··· Testo da analizzare ···

Gli effetti degli scontri del 16 marzo a Dakar (Ap)

L’udienza del 30 marzo, alla quale Sonko non si presenta per motivi di salute, si svolge in un clima meno bellicoso. Le manifestazioni previste nei pressi dell’Università Cheick Anta Diop di Dakar sono interdette – malgrado ciò, un giornalista dell’Afp, Magatte Gaye, viene picchiato dalla polizia. Vuoi per il Ramadan appena iniziato o per il verdetto assai conciliante, non si verificano ulteriori violenze.

Ousmane Sonko è un personaggio assai controverso, che si potrebbe qualificare, secondo diversi intellettuali senegalesi, come populista. Nel suo libro Soluzioni (2018) sprona a un «risveglio patriottico salvifico», un «Senegal di rifiuto, di progresso e di virtù». Un populista, tuttavia, prodotto dal sistema stesso di élites amministrative.

Classe 1974, figlio di funzionari, laureato in diritto pubblico all’università di Saint-Louis, integra l’Ecole Normale d’Administration (Ena), istituzione senegalese che sforna funzionari pubblici e politici, alla stregua della celebre Ena francese. Prosegue la sua carriera nell’amministrazione pubblica come ispettore dell’Agenzia delle entrate; nel 2016 viene radiato dallo stesso Macky Sall per mancato rispetto dell’obbligo di riservatezza. Dopo aver creato, nel 2014, il partito politico Pastef, Sonko è eletto deputato all’Assemblea nazionale nel 2017. Nel 2019, si candida alle elezioni presidenziali, che perde contro Macky Sall.

··· Voci fornite ···

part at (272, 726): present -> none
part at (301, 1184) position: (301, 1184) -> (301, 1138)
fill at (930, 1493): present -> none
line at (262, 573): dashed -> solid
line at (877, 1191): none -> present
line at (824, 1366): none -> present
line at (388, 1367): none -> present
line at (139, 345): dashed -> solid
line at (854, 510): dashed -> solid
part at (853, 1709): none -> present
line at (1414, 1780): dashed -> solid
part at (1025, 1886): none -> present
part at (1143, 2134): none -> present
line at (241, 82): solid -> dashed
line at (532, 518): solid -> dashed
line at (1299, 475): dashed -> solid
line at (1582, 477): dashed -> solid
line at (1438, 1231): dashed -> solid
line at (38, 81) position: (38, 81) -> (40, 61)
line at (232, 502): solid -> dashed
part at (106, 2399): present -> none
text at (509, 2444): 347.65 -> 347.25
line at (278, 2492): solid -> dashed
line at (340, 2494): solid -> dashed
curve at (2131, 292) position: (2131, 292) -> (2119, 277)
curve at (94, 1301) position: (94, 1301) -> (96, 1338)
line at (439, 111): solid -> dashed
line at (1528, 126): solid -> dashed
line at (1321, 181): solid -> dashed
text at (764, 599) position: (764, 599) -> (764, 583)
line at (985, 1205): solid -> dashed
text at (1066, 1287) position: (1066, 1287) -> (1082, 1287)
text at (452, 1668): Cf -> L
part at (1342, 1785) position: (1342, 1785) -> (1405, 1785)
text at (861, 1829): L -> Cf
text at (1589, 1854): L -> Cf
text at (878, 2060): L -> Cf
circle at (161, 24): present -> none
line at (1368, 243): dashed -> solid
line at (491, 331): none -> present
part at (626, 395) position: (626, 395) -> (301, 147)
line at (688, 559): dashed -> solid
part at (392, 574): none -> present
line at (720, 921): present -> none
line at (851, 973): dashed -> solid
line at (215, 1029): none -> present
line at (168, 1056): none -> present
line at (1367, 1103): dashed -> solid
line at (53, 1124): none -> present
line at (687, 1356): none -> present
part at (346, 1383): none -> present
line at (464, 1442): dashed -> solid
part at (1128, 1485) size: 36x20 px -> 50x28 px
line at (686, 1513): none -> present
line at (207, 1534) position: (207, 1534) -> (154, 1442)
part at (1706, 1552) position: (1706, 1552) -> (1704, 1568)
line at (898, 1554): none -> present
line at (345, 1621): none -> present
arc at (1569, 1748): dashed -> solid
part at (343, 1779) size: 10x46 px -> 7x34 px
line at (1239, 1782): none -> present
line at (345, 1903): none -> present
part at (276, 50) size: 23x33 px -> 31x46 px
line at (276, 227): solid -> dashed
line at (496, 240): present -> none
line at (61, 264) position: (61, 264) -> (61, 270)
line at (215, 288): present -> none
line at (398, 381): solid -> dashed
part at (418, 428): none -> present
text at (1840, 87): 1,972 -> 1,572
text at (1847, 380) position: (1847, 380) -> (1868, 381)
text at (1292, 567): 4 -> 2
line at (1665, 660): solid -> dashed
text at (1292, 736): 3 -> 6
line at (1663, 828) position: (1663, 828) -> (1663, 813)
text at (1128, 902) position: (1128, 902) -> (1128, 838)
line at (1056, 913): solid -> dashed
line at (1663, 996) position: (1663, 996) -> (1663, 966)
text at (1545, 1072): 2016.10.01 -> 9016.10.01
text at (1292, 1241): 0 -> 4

···

=== Parti dell'esercizio ===
**a.** Secondo il testo su Ousmane Sonko, in che anno Sonko ha creato il partito Pastef?
**b.** Per ciascuna affermazione, indica se concorda con il testo su Ousmane Sonko e cita le parole del testo che lo stabiliscono: (i) Sonko partecipa all'udienza del 30 marzo; (ii) Sonko è laureato in diritto pubblico all'università di Saint-Louis; (iii) Sonko vince le elezioni presidenziali del 2019.
Le voci non servono per svolgere l'esercizio.

=== Risposte ai compiti ===
**a.** Nel 2014.

**b.**
(i) No: «alla quale Sonko non si presenta per motivi di salute».
(ii) Sì: «laureato in diritto pubblico all’università di Saint-Louis».
(iii) No: «Nel 2019, si candida alle elezioni presidenziali, che perde contro Macky Sall».